## PROBLEM STATEMENT
Copy exactly the lines of the data below that run from the line holding "knife block [12,280,65,369]" through the line holding "wall art [179,168,203,205]", both ends included.

## TASK INPUT
■ ■ ■
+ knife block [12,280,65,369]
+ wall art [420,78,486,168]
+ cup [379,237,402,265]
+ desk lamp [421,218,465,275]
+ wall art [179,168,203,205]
■ ■ ■
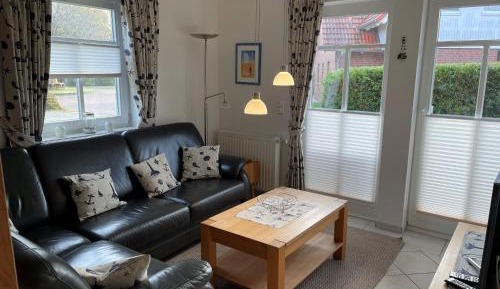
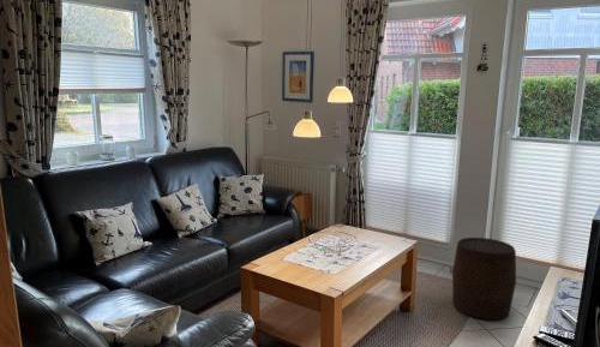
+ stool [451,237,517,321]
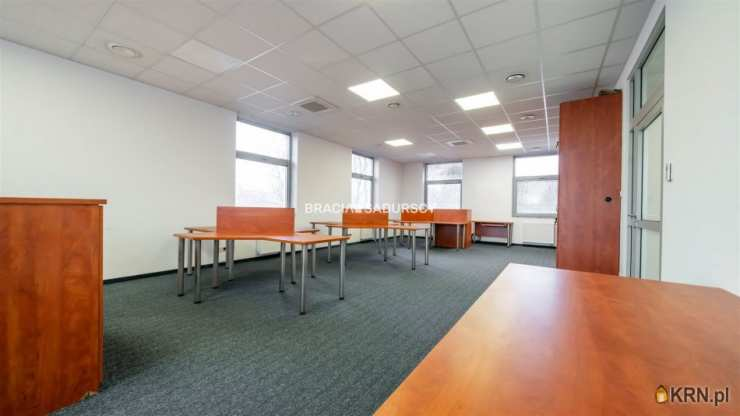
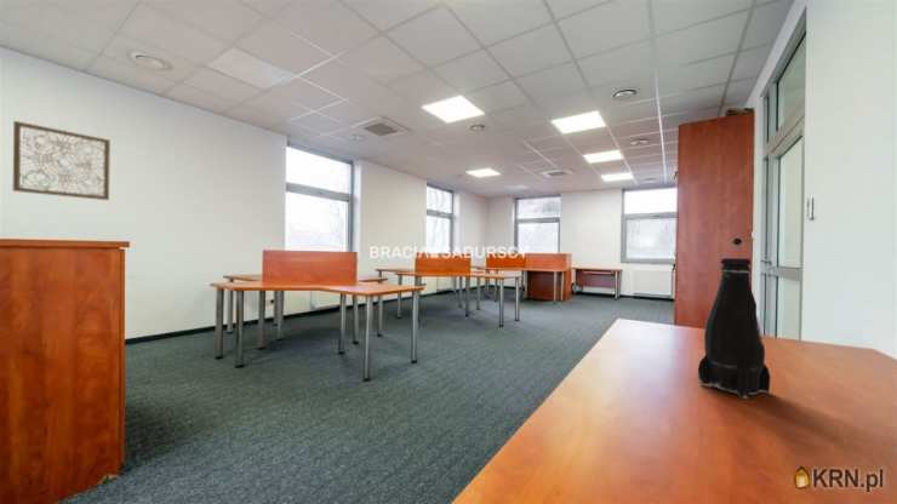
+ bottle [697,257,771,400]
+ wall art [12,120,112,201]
■ ■ ■
## SOLUTION FOR THIS PROBLEM
+ knife block [12,280,65,369]
+ wall art [420,78,486,168]
+ cup [379,237,402,265]
+ desk lamp [421,218,465,275]
+ wall art [179,168,203,205]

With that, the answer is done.